More than the innocent questions—certainly
his coworkers’ ignorance of the sport was no fault of their own—Ethan was bothered by the looks. Many people looked at him as if he were some kind of monster, as if he drowned puppies or collected shrunken heads in his spare time. Most of all, he was disappointed that Sara stopped hanging around him. He enjoyed the young redhead. And if anyone seemed to understand him in the office, it was her.

He was tired, hungry, single, and now friendless. Two days after everyone had found out, after the novelty had worn off, but their apprehension hadn’t, he took his lunch and walked to shipping.
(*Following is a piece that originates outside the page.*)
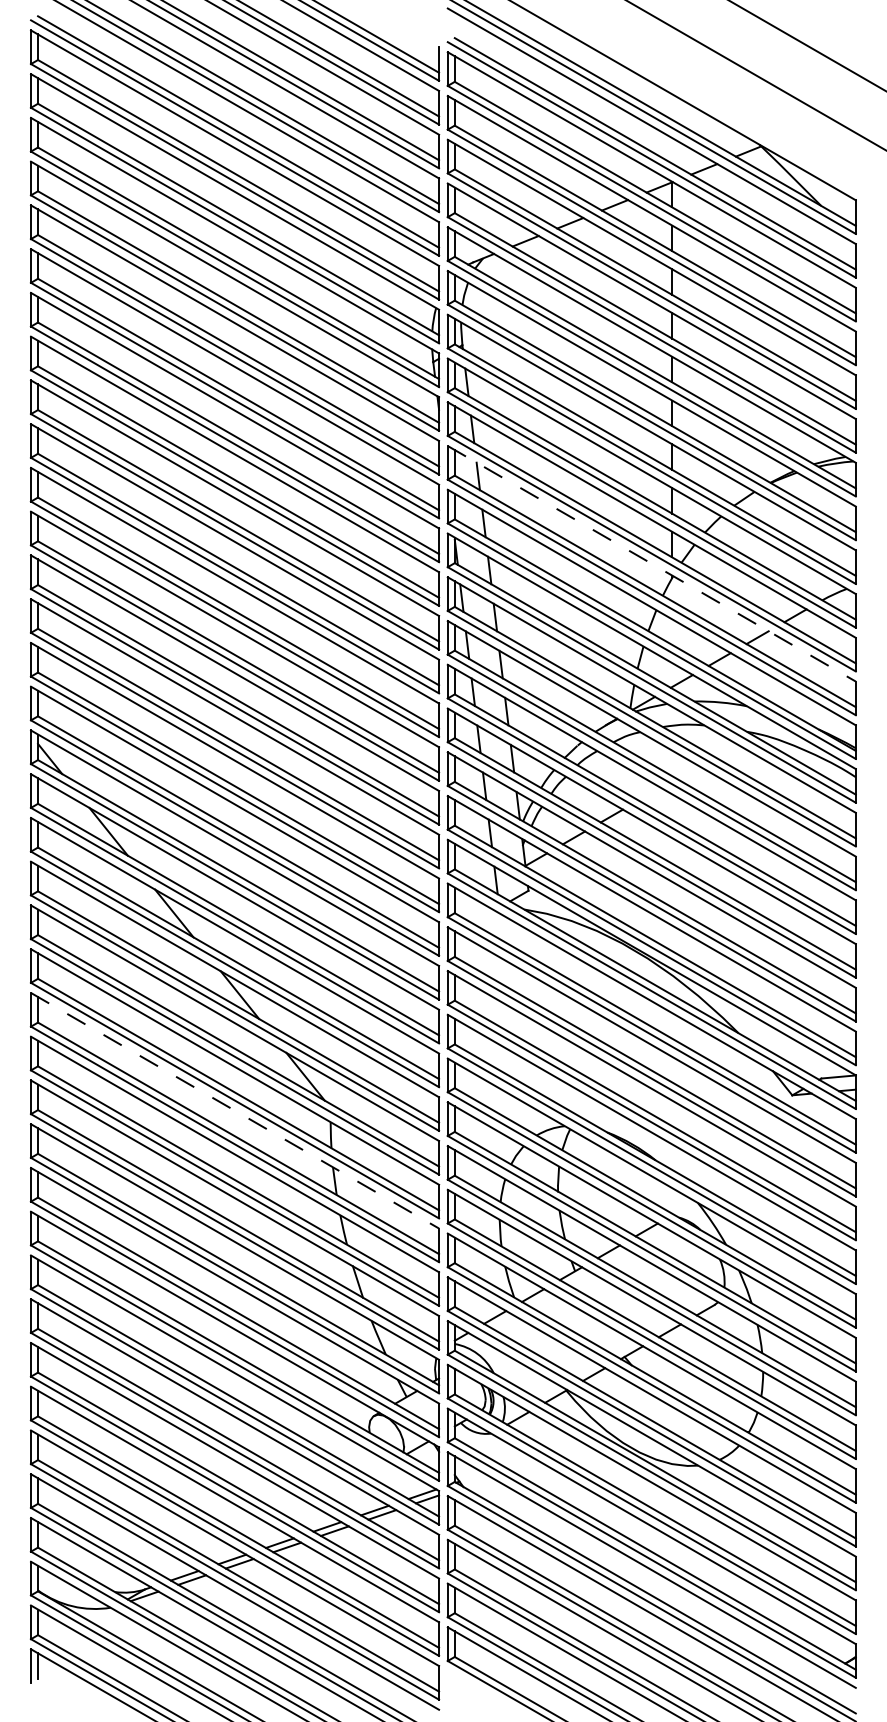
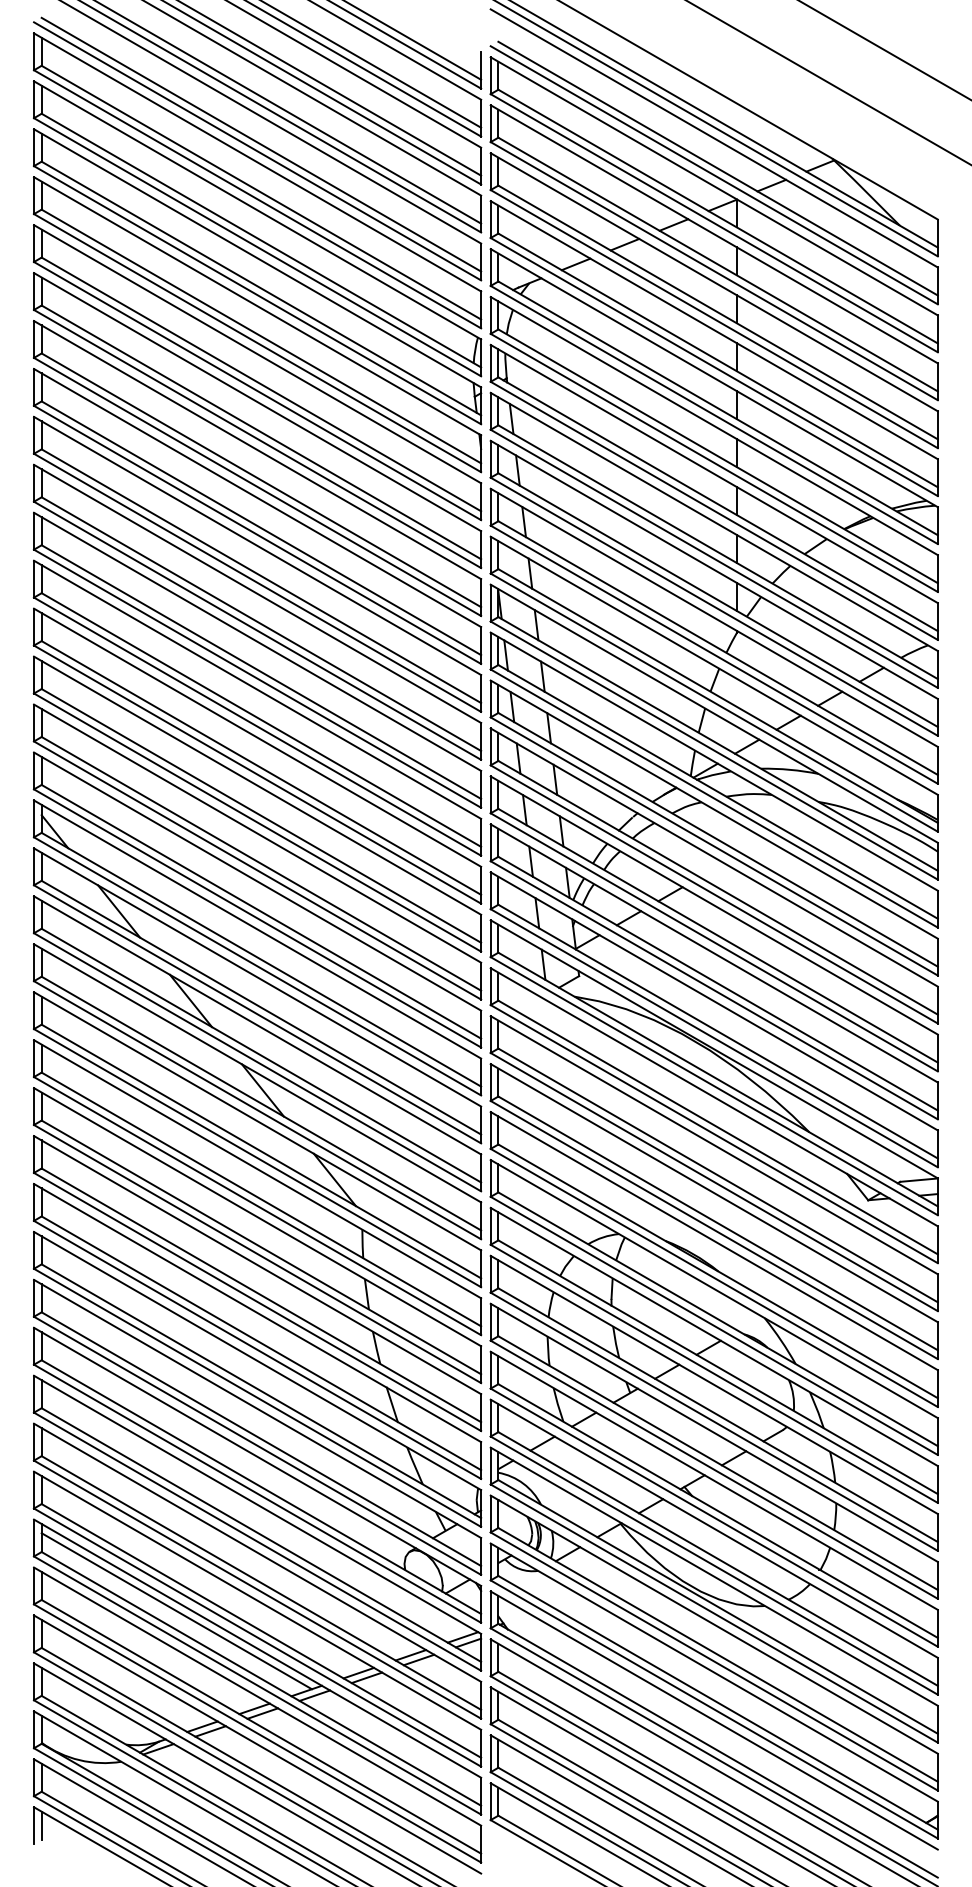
line: (652, 564) -> (714, 618), dashed -> solid
line: (235, 1111) -> (258, 1217), dashed -> solid
line: (161, 1470) -> (176, 1611), added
Sara typed away at her desk, her lunch sat cold off to the side. She brushed her hair back.

“Hey.” She looked up. There was Ethan. She wasn’t sure how she felt. He was her friend, but he was also dangerous, in a way no man
in her life had ever been.

“Hey.” She responded.

“I guess you know about my fighting, huh?” He asked pensively, his gaze never leaving hers.

“Yea. They showed me a video of your fight.”

“Some people support it, some people don’t. I’ve been doing it long enough that I get it. I’m not a bad guy though. I was hoping you could see that.”

Sara felt like an ass. Not hanging out with a guy because he played some sport.
She wouldn’t have thought anything of it if he had played basketball at the park, or football with in friends on weekends. Yet, she didn’t want to hang out with him because he fought MMA? Maybe she wasn’t any better than those catty office snobs after all.

“Listen. Do you want to get dinner after work? I’m not some maniac, despite what everyone else may think.”